Monday, September 3, 2007

terseret arus

Sabtu malam, seorang penulis muda mengirimkan sms. Isinya menanyakan tentang poligami. ”Untuk FTV lebaran,” katanya ketika saya menanyakan, ”Emang kenapa (tanya-tanya)?”. Dan, dengan karakternya, tanpa dia beritahu sebelumnya pun, saya cukup yakin bahwa dia ingin ”menonjolkan” sisi negatif poligami

Saya, terus terang saja, merasa kurang begitu sreg dengan rencananya. Bukan karena alasan sederhana seperti, misalnya –ini permisalan saja- saya pro poligami. Sampai alasan picik, seperti misalnya –ini juga permisalan-saya iri. Buat saya, menolak poligami (sebagaimana menerima poligami) adalah sebuah pendapat yang tentunya sah-sah saja untuk dikemukakan. Artinya, saya sadar, sesadar-sadarnya bahwasanya I have no right to say: Dont! Siapa (juga) saya kok ngelarang-larang dia? Lagipula, buat saya, apapun itu, sebuah karya –meskipun masih dalam tataran ide- harus dihargai.

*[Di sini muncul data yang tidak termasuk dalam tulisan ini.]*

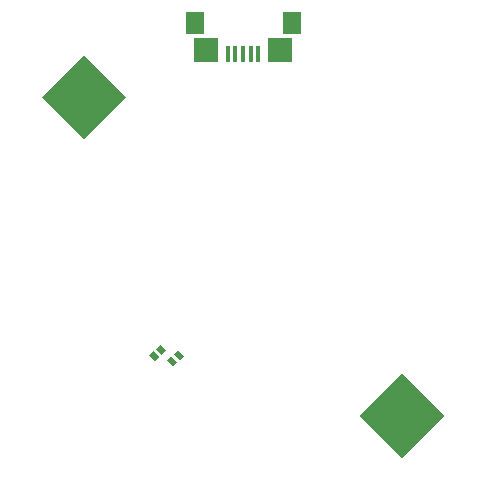
<source format=gbp>
G75*
%MOIN*%
%OFA0B0*%
%FSLAX25Y25*%
%IPPOS*%
%LPD*%
%AMOC8*
5,1,8,0,0,1.08239X$1,22.5*
%
%ADD10R,0.08268X0.07874*%
%ADD11R,0.06299X0.07480*%
%ADD12R,0.01575X0.05315*%
%ADD13R,0.20000X0.20000*%
%ADD14R,0.01969X0.02756*%
D10*
X0077795Y0158748D03*
X0102205Y0158748D03*
D11*
X0073858Y0168000D03*
X0106142Y0168000D03*
D12*
X0084882Y0157469D03*
X0087441Y0157469D03*
X0090000Y0157469D03*
X0092559Y0157469D03*
X0095118Y0157469D03*
D13*
G36*
X0143033Y0051109D02*
X0157175Y0036967D01*
X0143033Y0022825D01*
X0128891Y0036967D01*
X0143033Y0051109D01*
G37*
G36*
X0036967Y0157175D02*
X0051109Y0143033D01*
X0036967Y0128891D01*
X0022825Y0143033D01*
X0036967Y0157175D01*
G37*
D14*
G36*
X0061002Y0059250D02*
X0062394Y0060642D01*
X0064342Y0058694D01*
X0062950Y0057302D01*
X0061002Y0059250D01*
G37*
G36*
X0058775Y0057023D02*
X0060167Y0058415D01*
X0062115Y0056467D01*
X0060723Y0055075D01*
X0058775Y0057023D01*
G37*
G36*
X0066956Y0057562D02*
X0068348Y0058954D01*
X0070296Y0057006D01*
X0068904Y0055614D01*
X0066956Y0057562D01*
G37*
G36*
X0064729Y0055335D02*
X0066121Y0056727D01*
X0068069Y0054779D01*
X0066677Y0053387D01*
X0064729Y0055335D01*
G37*
M02*

</source>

Tapi, ya itu, saya masih saja merasa bahwa ada yang mengganjal di dada, ”Kenapa mesti poligami? Tidak adakah hal lain yang bisa diangkat?”
”Kerisauan” ini didasarkan pada kenyataan bahwa poligami (dalam sudut pandang fikih Islam) adalah ”permasalahan” yang masih ”debatable” Ada ”sejumlah” ulama yang membolehkan, ada ”sejumlah” lain yang menolaknya. Alasannya beragam dan saling meng-counter satu dengan yang lain. Titik perbedaan di antara para ulama’ tersebut adalah menyangkut tafsir atas Surat An-Nisa` ayat 3, termasuk juga perbedaan di dalam mengambil kesimpulan hukum melalui sabab al-nuzul (sebab turun, red) ayat tersebut. Dan, jika begini terus, perdebatan tentang boleh-tidaknya sangat mungkin akan terus berlangsung. Hal ini karena, sebagaimana pandangan Buya Syafi’i Ma’arif, tafsir adalah sesuatu yang mutlak dalam kenisbian.

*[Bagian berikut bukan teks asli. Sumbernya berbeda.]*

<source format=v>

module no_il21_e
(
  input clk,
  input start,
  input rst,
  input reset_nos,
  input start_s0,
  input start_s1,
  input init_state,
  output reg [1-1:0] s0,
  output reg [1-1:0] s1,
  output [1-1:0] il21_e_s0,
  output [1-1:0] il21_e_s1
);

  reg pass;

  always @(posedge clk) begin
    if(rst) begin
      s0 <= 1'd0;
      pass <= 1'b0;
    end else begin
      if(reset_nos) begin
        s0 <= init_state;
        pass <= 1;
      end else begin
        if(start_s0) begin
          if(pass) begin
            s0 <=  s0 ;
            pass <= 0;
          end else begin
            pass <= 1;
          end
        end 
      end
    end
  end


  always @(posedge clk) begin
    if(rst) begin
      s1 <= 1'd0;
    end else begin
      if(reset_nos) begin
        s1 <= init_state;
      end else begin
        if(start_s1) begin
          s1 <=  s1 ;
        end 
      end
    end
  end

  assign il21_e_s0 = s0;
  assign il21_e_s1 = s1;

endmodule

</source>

Kondisi ini mau tidak mau memaksa saya (sebagai pribadi) untuk melihat poligami dari sudut pandang legal-formal, dan itu berarti poligami (dengan segala persyaratannya) adalah sesuatu yang dilegalkan oleh negara ini (lihat UU No. 1 Tahun 1974 tentang Perkawinan). Selesai (pro-kontranya)? Belum! Baru-baru ini ada wiraswastawan dari Jakarta Selatan, bernama M. Insa, mengajukan judicial review terhadap UU ini. Alasannya, UU ini membatasi hak kebebasannya untuk beribadah sesuai agamanya. Nah lho!

So, sepertinya cukup beralasan sekiranya saya terus didera pertanyaan, ”Kenapa mesti (”masalah”) poligami? Tidak adakah hal lain yang bisa diangkat?”

Astaghfirullahal’adliim. Gusti, ampuni hamba-Mu ini. Di saat masih banyak anak-anak yang putus sekolah, kesulitan mendapatkan fasilitas kesehatan, berseliweran di jalanan dan jauh dari kata ”penghidupan yang layak,” kok (saya) malah (ikut-ikutan) ”terseret arus” membahas poligami.